## Information supplied

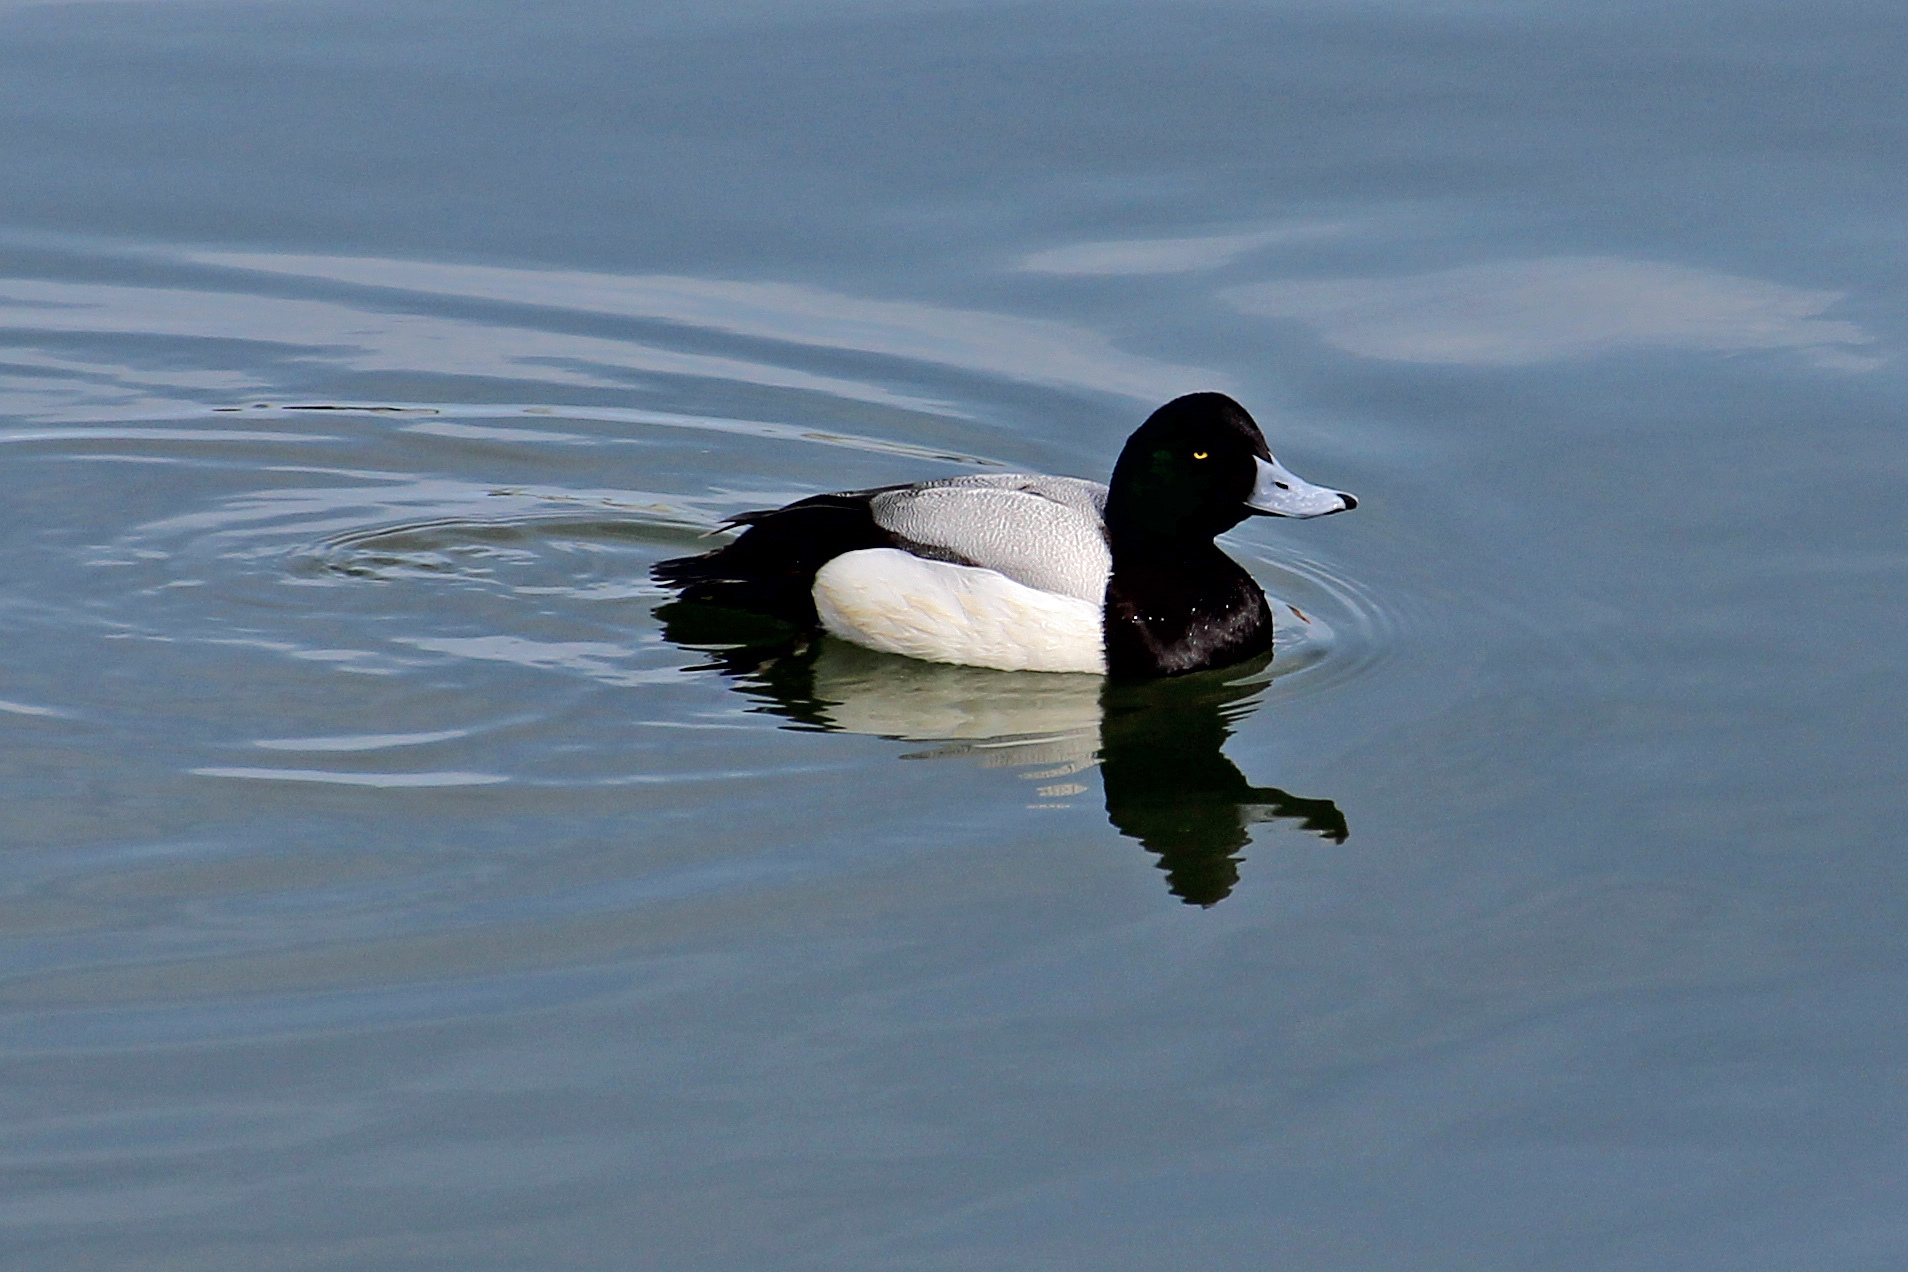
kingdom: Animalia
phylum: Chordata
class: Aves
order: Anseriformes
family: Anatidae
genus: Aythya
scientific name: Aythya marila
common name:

==

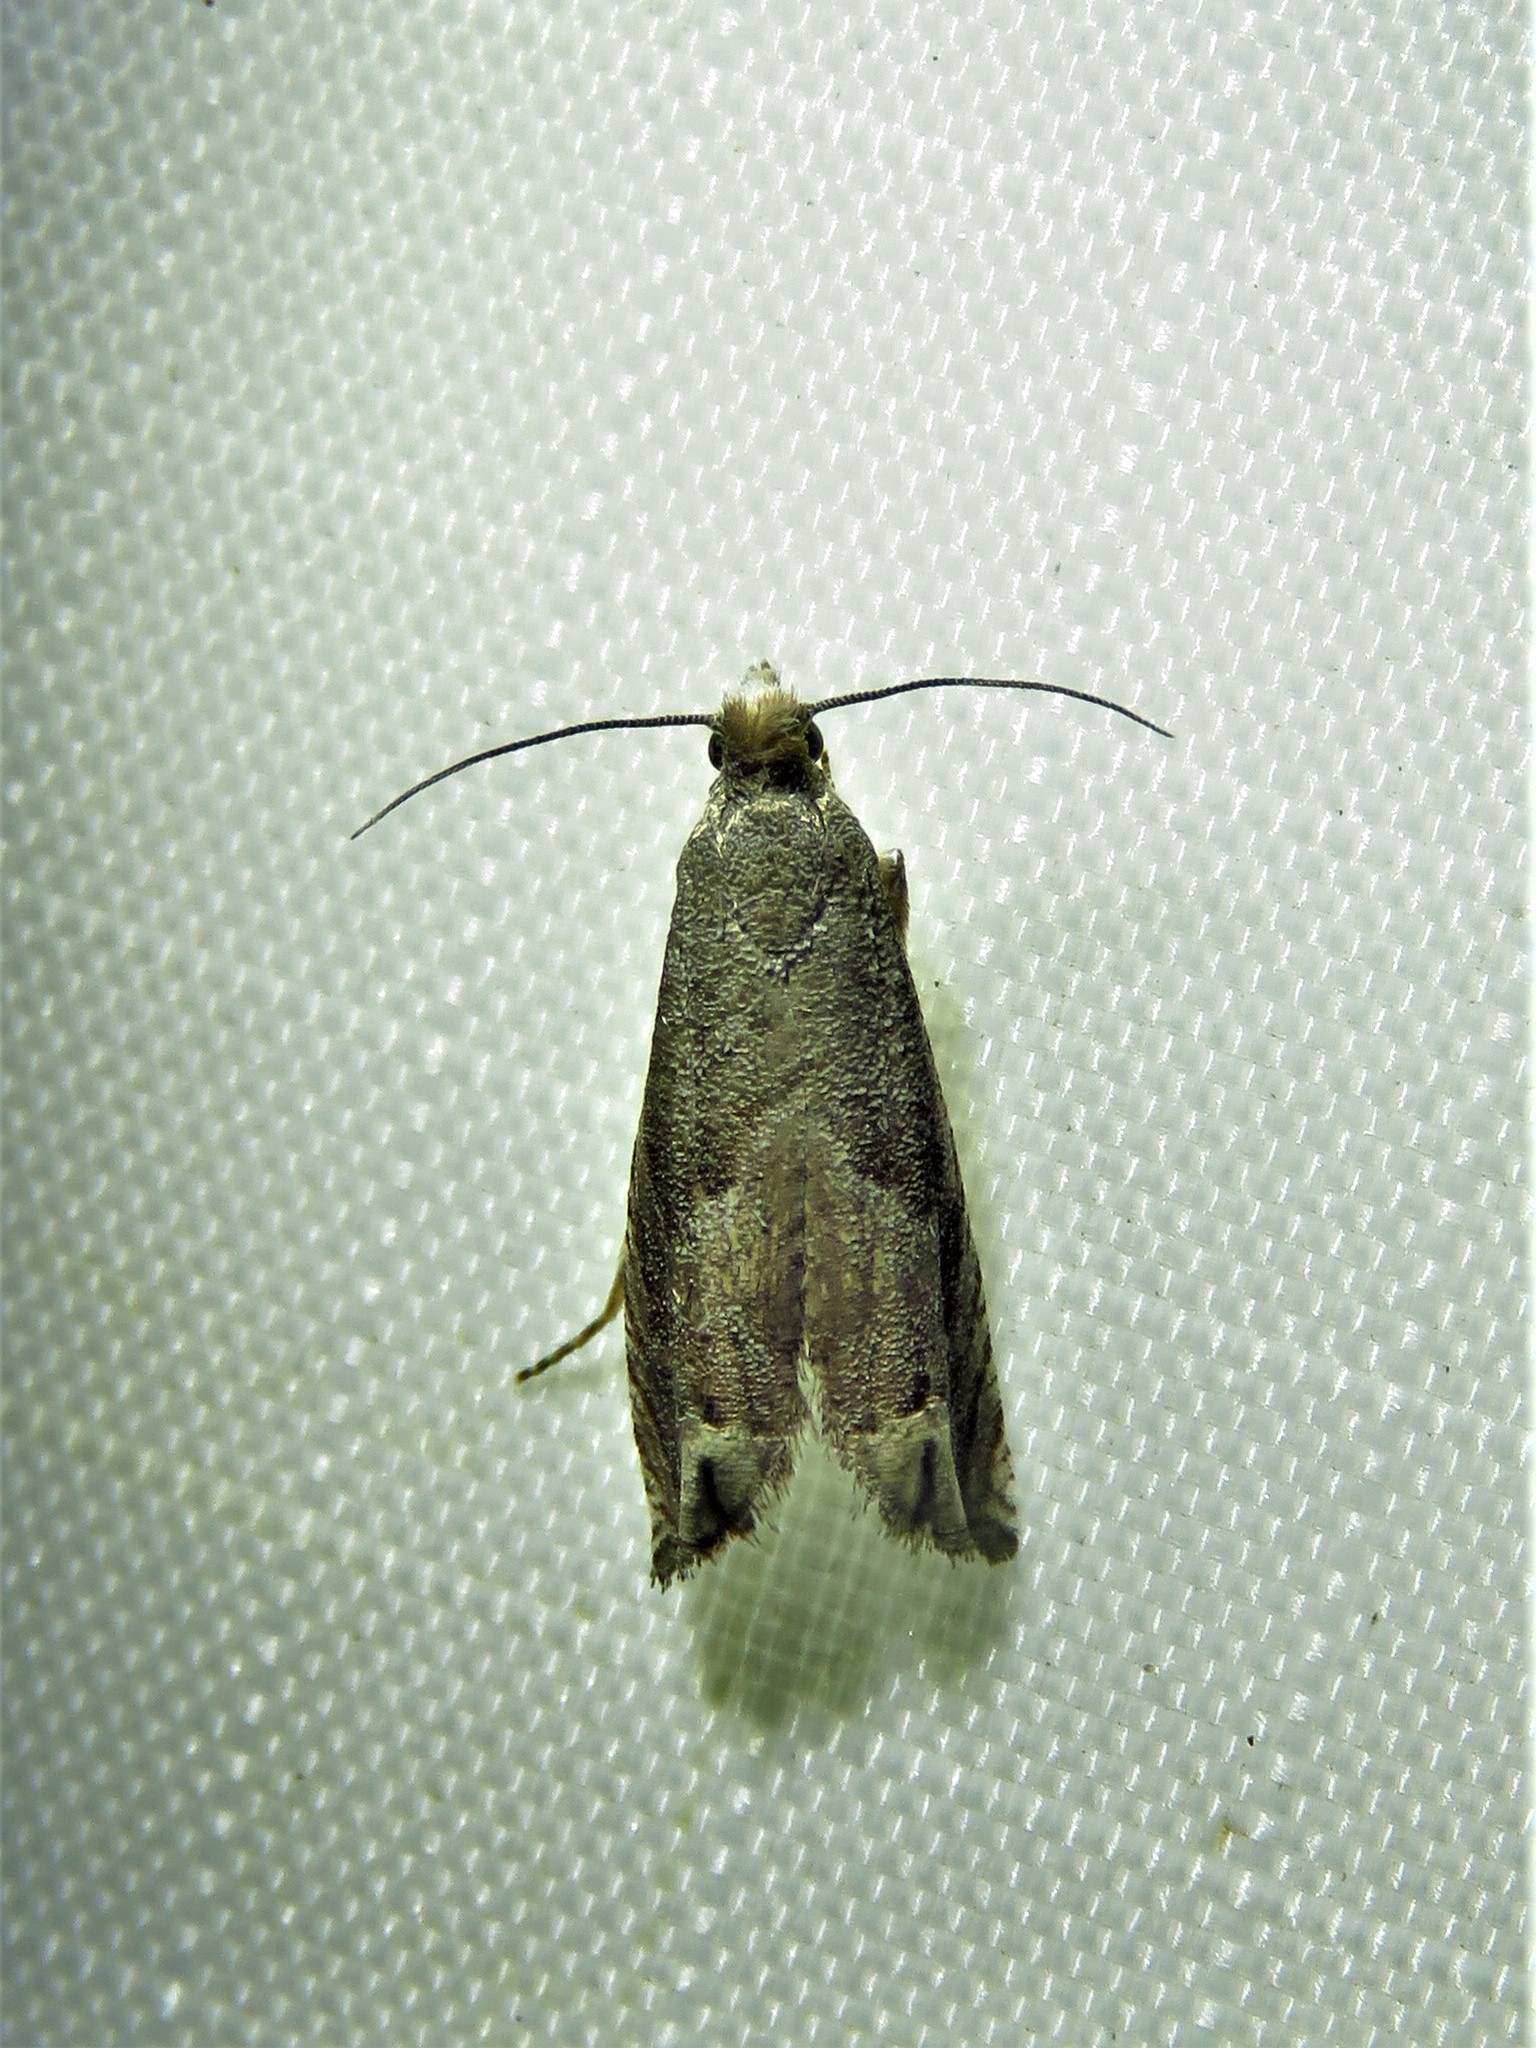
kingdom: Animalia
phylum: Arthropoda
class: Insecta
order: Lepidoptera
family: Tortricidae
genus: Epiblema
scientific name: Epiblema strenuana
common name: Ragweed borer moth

* * *

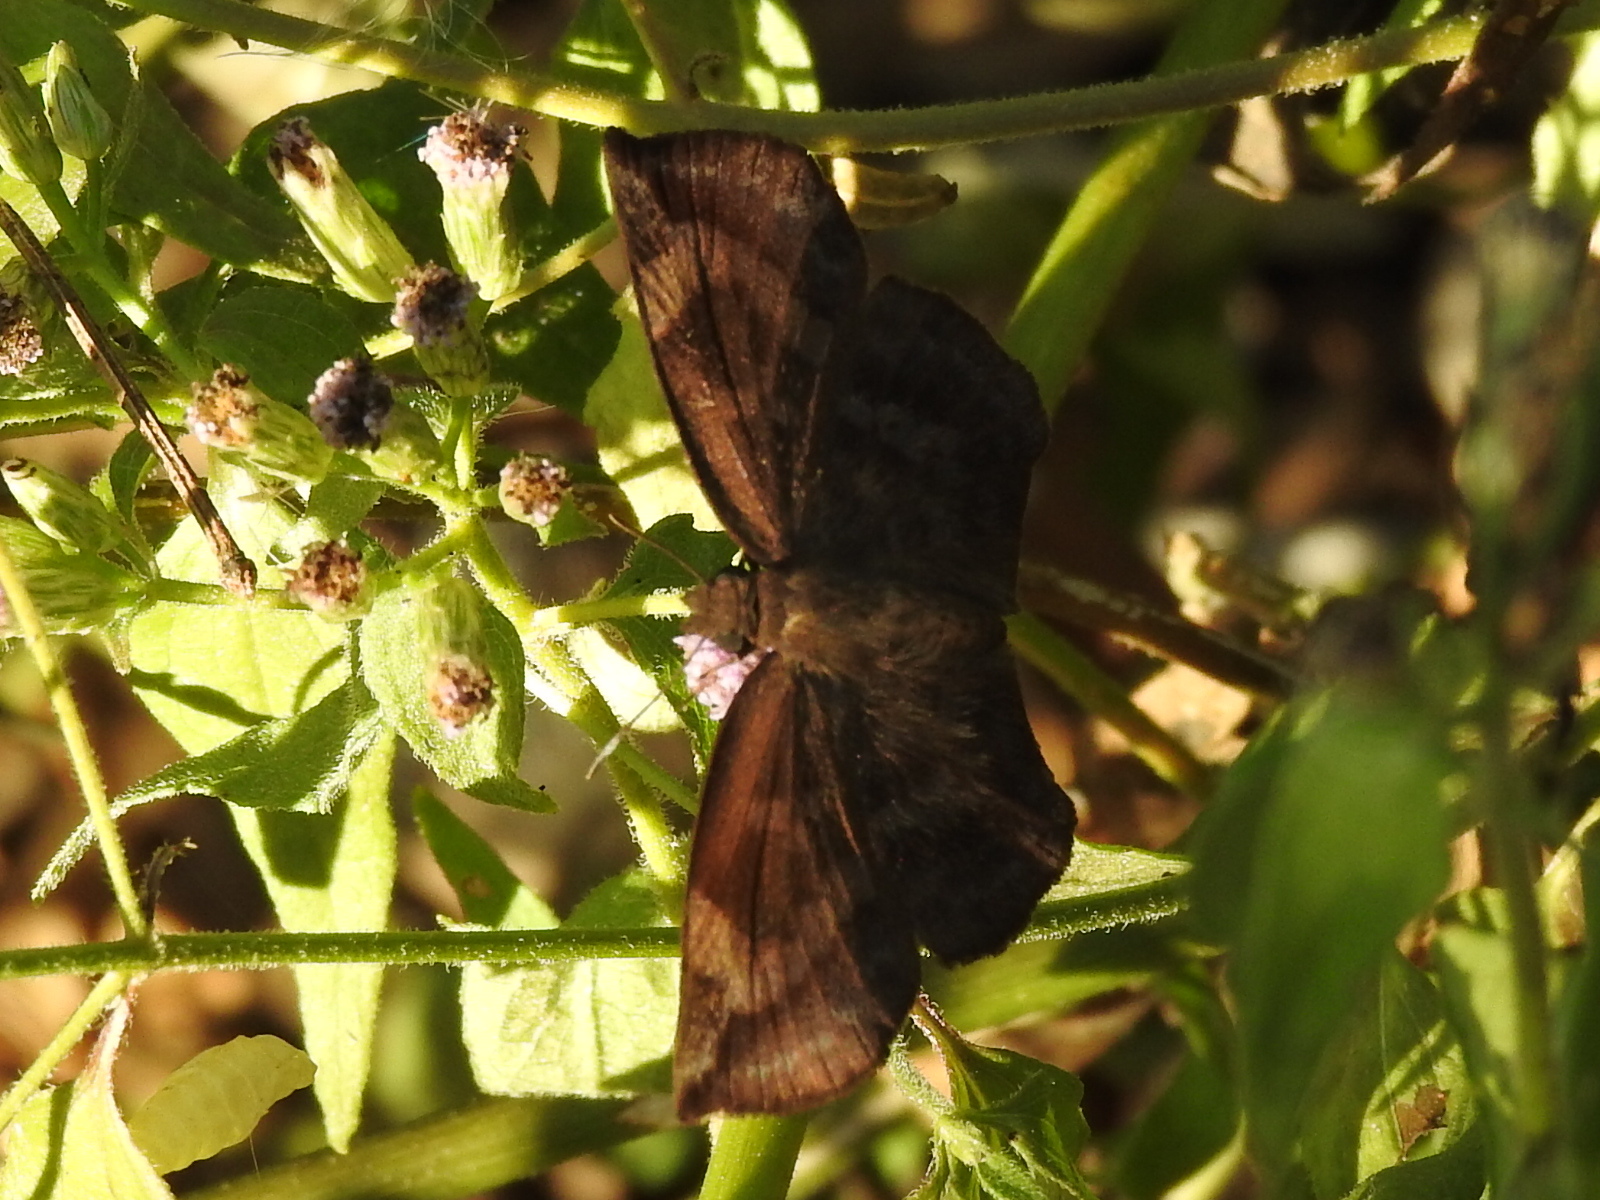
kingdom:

## What you are asked to do
Copy the lines of the listing from the one with "phylum: Arthropoda" through the one with "scientific name: Epiblema strenuana", both ends included, without changing a word.

## Finished answer
phylum: Arthropoda
class: Insecta
order: Lepidoptera
family: Tortricidae
genus: Epiblema
scientific name: Epiblema strenuana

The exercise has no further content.